» **WHAT IS REQUIRED**: Among the lines below, count those containing the word "publicité". Give the number only.

##### MATERIAL FOR THIS EXERCISE

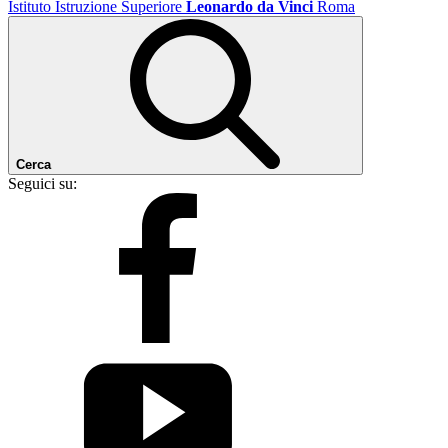
Istituto Istruzione Superiore
Leonardo da Vinci
Roma
Cerca
Seguici su:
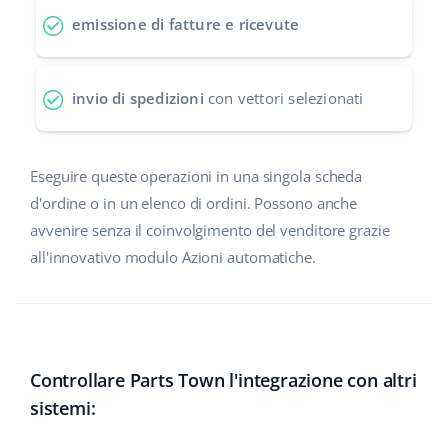
emissione di fatture e ricevute
polski
português (BR)
invio di spedizioni
con vettori selezionati
română
中文
Eseguire queste operazioni in una singola scheda
d'ordine o in un elenco di ordini. Possono anche
avvenire senza il coinvolgimento del venditore grazie
all'innovativo modulo Azioni automatiche.
Controllare Parts Town l'integrazione con altri
sistemi:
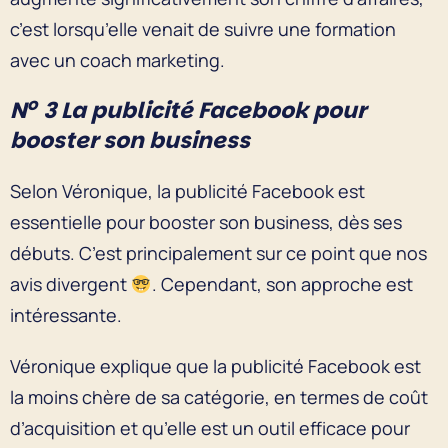
c’est lorsqu’elle venait de suivre une formation
avec un coach marketing.
o
N
3 La publicité Facebook pour
booster son business
Selon Véronique, la publicité Facebook est
essentielle pour booster son business, dès ses
débuts. C’est principalement sur ce point que nos
avis divergent
. Cependant, son approche est
intéressante.
Véronique explique que la publicité Facebook est
la moins chère de sa catégorie, en termes de coût
d’acquisition et qu’elle est un outil efficace pour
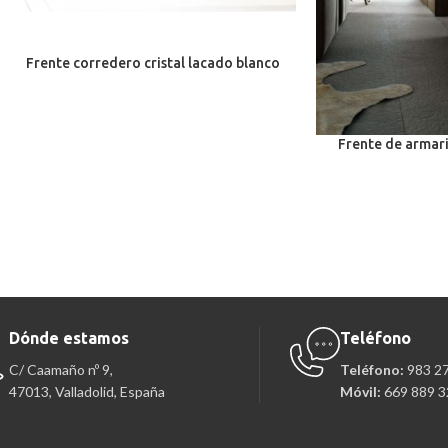
Frente corredero cristal lacado blanco
Frente de armari
Dónde estamos
Teléfono
C/ Caamaño nº 9,
Teléfono:
983 2
47013, Valladolid, España
Móvil:
669 889 3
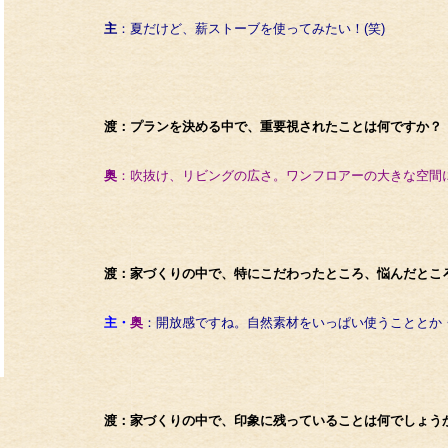
主
：夏だけど、薪ストーブを使ってみたい！(笑)
渡：プランを決める中で、重要視されたことは何ですか？
奥
：吹抜け、リビングの広さ。ワンフロアーの大きな空間
渡：家づくりの中で、特にこだわったところ、悩んだとこ
主・
奥
：開放感ですね。自然素材をいっぱい使うこととか
渡：家づくりの中で、印象に残っていることは何でしょう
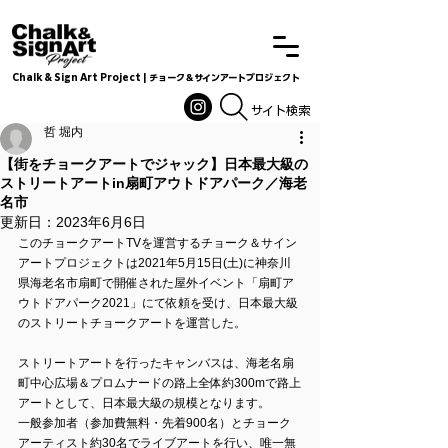
Chalk & Sign Art Project | チョーク＆サインアートプロジェクト
Chalkandsignart
​​​サイト検索
哲 堀内
【街をチョークアートでジャック】日本最大級の
ストリートアートin扇町アウトドアパーク／海老
名市
更新日：
2023年6月6日
このチョークアートTVを運営するチョーク＆サイン
アートプロジェクトは2021年5月15日(土)に神奈川
県海老名市扇町で開催された屋外イベント「扇町ア
ウトドアパーク2021」にて依頼を受け、日本最大級
のストリートチョークアートを運営した。
ストリートアートを行ったキャンバスは、海老名扇
町中心広場＆プロムナードの路上全体約300mで路上
アートとして、日本最大級の規模となります。
一般参加者（参加費無料・先着900名）とチョーク
アーティスト約30名でライブアートを行い、唯一無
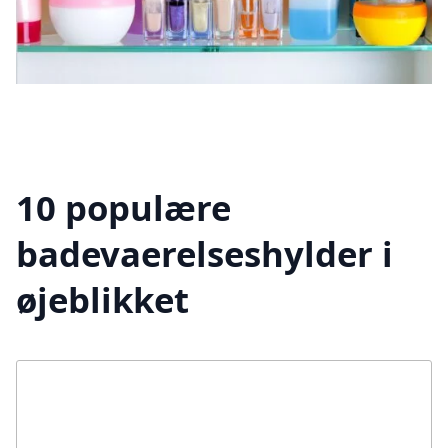
10 populære
badevaerelseshylder i
øjeblikket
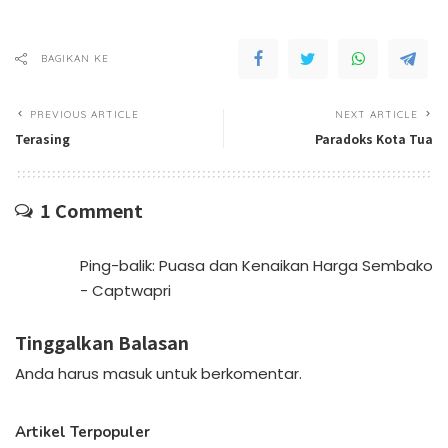
BAGIKAN KE
PREVIOUS ARTICLE
NEXT ARTICLE
Terasing
Paradoks Kota Tua
1 Comment
Ping-balik:
Puasa dan Kenaikan Harga Sembako
- Captwapri
Tinggalkan Balasan
Anda harus
masuk
untuk berkomentar.
Artikel Terpopuler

##########

» **ANSWER TO THIS EXERCISE**: 3